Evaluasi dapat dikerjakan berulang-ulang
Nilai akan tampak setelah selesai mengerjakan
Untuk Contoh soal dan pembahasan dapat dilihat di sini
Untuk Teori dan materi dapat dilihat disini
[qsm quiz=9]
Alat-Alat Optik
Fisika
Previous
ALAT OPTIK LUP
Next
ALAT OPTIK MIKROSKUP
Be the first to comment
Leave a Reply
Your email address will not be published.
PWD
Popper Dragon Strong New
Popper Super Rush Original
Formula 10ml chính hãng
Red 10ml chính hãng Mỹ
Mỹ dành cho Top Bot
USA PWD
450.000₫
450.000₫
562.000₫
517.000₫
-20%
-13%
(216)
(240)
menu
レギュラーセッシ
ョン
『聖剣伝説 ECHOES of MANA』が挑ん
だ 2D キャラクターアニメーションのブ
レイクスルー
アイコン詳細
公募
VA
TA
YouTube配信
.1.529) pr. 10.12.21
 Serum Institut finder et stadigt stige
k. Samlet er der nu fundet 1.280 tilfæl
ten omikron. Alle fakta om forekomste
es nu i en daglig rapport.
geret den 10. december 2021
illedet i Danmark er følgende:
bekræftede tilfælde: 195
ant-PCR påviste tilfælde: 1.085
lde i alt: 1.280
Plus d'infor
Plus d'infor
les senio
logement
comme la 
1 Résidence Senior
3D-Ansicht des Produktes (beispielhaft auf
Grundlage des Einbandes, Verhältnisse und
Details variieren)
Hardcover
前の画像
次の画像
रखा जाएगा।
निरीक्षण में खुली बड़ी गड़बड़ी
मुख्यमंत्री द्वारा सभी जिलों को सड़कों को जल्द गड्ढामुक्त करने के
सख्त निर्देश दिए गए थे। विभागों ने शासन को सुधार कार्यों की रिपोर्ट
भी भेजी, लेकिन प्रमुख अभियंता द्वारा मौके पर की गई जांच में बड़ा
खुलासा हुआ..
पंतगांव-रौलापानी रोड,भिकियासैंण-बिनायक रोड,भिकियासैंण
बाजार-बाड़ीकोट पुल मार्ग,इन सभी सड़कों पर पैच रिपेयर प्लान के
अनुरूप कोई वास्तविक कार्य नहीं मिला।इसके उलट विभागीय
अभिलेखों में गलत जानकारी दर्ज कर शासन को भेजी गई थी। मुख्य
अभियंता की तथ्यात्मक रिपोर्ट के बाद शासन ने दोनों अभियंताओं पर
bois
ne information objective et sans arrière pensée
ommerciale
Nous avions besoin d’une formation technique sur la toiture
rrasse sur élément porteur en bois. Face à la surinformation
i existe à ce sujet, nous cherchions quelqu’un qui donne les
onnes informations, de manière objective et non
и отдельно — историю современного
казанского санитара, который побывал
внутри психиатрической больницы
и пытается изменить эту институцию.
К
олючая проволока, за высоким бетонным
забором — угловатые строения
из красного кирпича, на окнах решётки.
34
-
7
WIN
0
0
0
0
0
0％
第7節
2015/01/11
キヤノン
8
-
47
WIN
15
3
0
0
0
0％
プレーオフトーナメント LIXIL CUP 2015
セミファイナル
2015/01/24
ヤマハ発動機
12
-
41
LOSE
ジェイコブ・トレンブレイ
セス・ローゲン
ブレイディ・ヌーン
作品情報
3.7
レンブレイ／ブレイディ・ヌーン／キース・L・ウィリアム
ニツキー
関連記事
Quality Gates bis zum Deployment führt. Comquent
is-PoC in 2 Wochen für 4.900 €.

════════

▶ [Brief] Select from the material above each line in which the string "bois" appears, and list those lines.

▶ [Answer for this exercise]
bois
rrasse sur élément porteur en bois. Face à la surinformation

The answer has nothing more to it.